§ **PROVIDED RECORDS**
[Start of section]
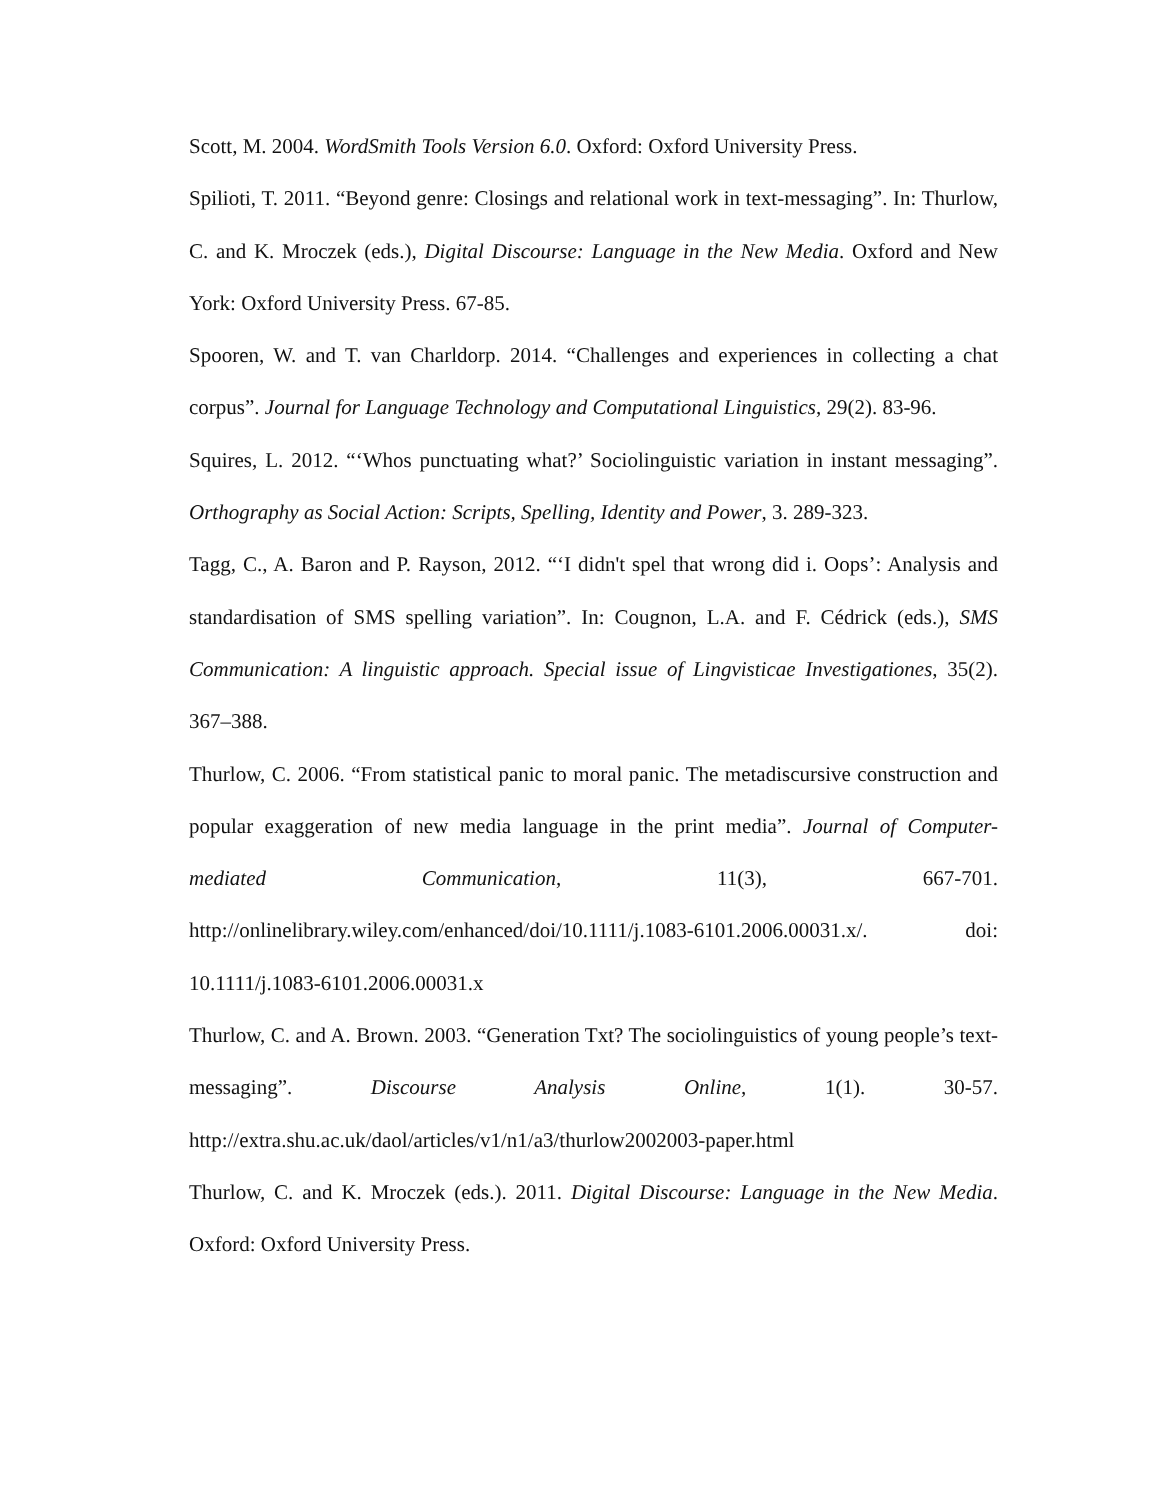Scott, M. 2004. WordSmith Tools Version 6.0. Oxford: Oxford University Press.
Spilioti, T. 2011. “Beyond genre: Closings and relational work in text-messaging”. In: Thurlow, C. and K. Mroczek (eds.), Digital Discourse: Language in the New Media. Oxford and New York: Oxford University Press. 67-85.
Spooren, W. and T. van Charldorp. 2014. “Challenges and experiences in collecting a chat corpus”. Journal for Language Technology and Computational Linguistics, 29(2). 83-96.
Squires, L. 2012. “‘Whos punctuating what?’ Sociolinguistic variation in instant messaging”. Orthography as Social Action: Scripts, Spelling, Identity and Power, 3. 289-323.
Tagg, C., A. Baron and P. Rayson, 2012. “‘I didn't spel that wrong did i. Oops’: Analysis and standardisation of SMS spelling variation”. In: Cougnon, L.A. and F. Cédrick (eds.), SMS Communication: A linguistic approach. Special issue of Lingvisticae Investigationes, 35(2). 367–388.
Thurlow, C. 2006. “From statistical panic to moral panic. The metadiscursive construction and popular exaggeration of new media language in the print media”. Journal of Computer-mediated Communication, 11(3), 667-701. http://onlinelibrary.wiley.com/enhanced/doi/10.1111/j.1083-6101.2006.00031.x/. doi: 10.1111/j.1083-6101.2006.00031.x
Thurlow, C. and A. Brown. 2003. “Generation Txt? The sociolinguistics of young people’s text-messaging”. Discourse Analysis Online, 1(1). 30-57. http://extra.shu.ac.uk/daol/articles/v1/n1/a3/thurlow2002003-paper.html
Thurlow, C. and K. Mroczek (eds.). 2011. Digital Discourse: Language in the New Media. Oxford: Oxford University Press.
[End of section]
[Start of section]
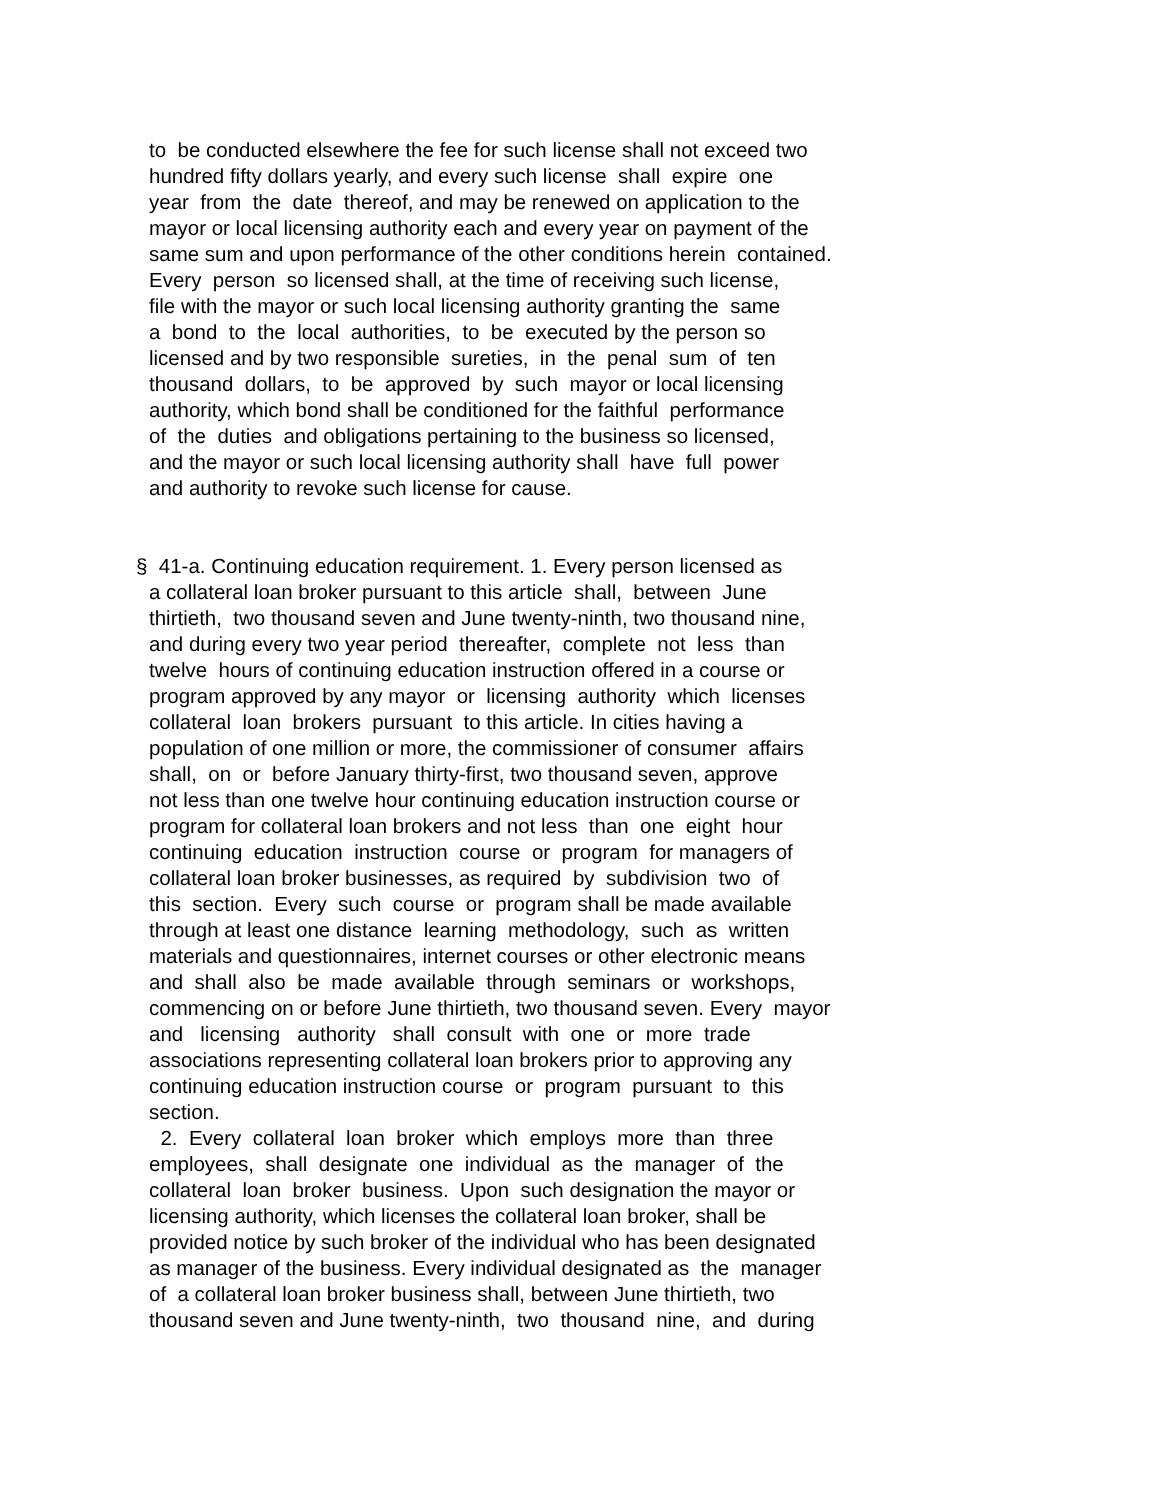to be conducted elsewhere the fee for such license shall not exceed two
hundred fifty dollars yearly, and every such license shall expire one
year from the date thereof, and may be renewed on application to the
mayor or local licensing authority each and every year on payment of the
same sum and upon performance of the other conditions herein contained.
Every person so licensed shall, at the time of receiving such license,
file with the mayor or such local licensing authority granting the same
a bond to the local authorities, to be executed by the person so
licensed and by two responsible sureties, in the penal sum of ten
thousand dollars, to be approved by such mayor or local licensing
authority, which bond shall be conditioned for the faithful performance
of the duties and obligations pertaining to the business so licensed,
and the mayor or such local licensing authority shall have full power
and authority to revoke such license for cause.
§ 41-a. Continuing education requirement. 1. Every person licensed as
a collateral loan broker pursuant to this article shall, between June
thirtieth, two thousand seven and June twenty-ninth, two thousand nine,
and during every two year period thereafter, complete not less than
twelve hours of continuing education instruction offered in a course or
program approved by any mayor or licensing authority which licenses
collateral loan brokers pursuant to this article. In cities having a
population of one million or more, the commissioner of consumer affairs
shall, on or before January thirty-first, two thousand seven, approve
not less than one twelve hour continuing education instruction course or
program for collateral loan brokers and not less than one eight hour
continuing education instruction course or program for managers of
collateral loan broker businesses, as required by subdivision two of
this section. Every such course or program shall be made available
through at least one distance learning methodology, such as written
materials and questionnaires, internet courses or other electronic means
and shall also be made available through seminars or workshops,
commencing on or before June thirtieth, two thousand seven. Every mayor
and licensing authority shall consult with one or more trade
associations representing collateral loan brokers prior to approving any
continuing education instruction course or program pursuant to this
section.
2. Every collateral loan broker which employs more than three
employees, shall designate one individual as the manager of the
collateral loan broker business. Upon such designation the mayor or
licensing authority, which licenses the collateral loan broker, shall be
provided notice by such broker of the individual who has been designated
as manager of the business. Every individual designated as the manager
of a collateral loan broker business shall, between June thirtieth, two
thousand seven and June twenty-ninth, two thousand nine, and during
[End of section]
[Start of section]
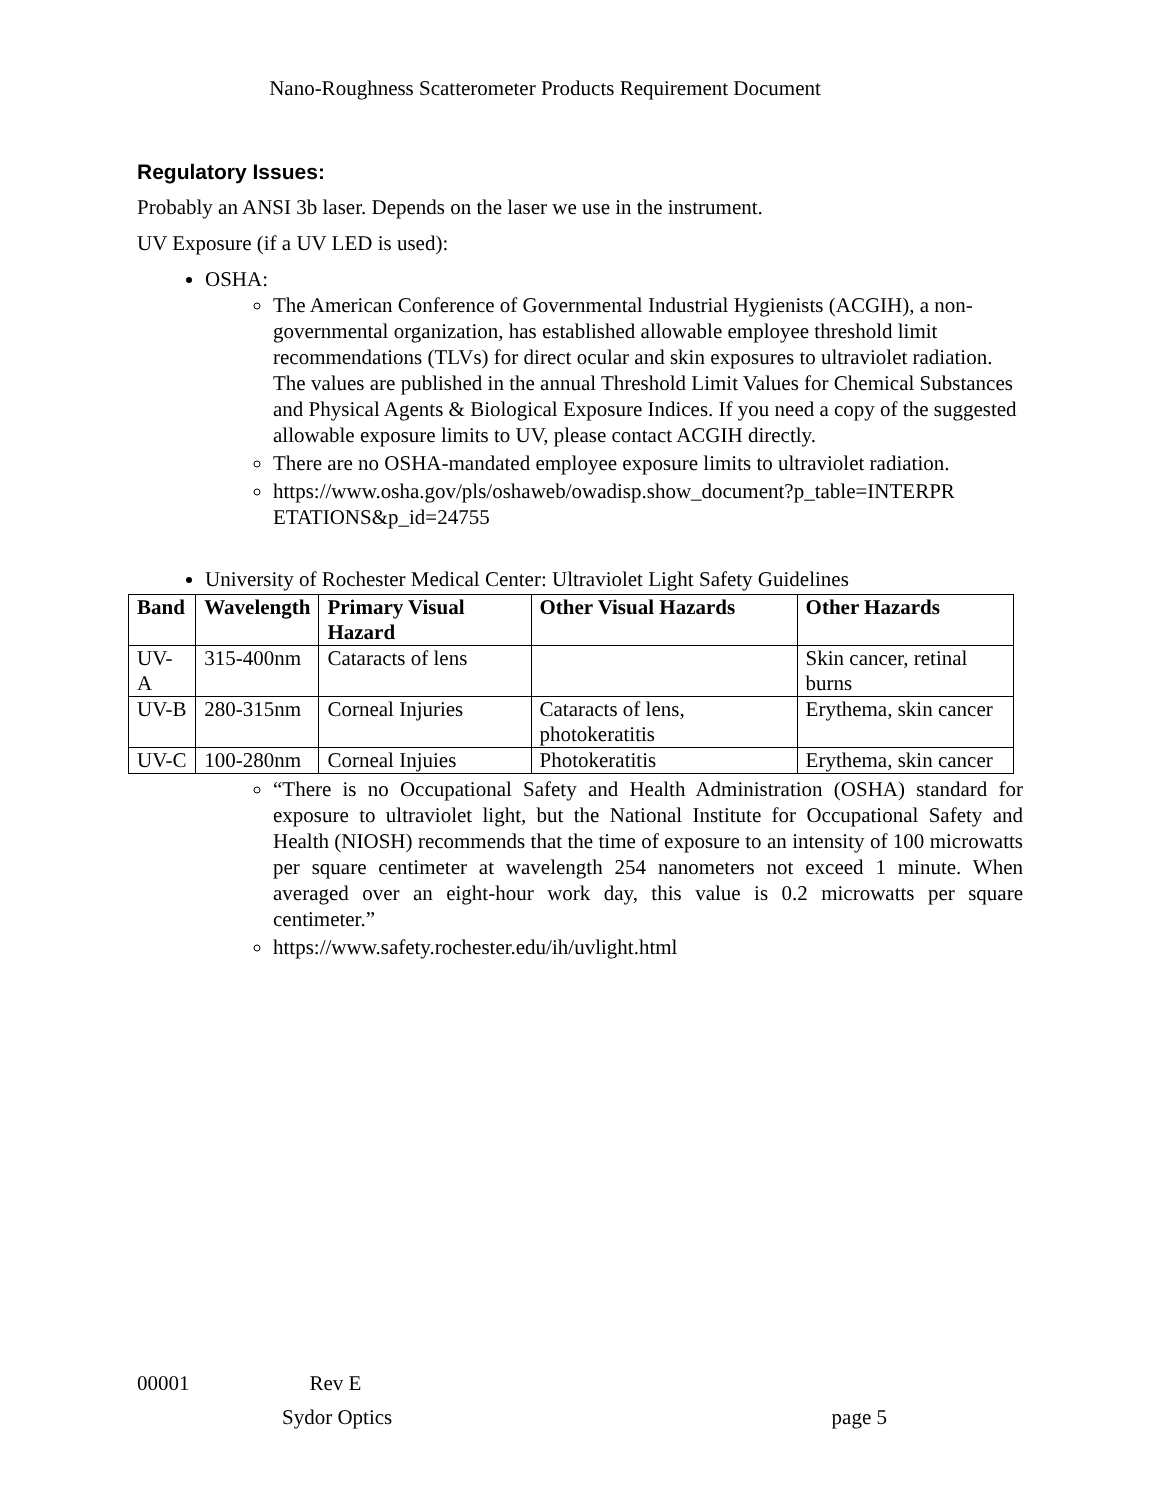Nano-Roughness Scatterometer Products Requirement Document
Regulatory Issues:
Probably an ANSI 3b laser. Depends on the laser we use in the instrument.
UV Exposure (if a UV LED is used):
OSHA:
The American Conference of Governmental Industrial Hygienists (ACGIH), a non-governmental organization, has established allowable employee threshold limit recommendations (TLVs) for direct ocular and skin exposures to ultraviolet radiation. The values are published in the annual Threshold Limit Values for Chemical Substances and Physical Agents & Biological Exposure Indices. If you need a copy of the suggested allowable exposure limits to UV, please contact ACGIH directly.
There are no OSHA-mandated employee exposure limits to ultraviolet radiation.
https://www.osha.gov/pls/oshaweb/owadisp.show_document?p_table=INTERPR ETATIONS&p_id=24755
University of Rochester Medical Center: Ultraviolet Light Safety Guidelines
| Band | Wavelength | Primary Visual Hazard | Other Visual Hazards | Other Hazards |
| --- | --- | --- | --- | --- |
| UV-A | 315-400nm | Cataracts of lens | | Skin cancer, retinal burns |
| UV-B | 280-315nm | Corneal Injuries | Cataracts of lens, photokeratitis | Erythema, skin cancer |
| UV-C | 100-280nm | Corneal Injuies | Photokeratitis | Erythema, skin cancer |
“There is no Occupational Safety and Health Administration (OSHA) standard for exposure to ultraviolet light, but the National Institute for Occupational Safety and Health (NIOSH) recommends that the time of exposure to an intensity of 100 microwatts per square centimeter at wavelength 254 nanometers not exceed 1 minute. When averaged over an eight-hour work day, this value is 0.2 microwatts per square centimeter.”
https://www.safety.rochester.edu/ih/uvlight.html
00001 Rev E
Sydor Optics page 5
[End of section]
From the records above, copy only the lines running from the line containing "Scott, M. 2004." to the line containing "Squires, L. 2012.", both ends included. Leave the pictures out.

Scott, M. 2004. WordSmith Tools Version 6.0. Oxford: Oxford University Press.
Spilioti, T. 2011. “Beyond genre: Closings and relational work in text-messaging”. In: Thurlow, C. and K. Mroczek (eds.), Digital Discourse: Language in the New Media. Oxford and New York: Oxford University Press. 67-85.
Spooren, W. and T. van Charldorp. 2014. “Challenges and experiences in collecting a chat corpus”. Journal for Language Technology and Computational Linguistics, 29(2). 83-96.
Squires, L. 2012. “‘Whos punctuating what?’ Sociolinguistic variation in instant messaging”. Orthography as Social Action: Scripts, Spelling, Identity and Power, 3. 289-323.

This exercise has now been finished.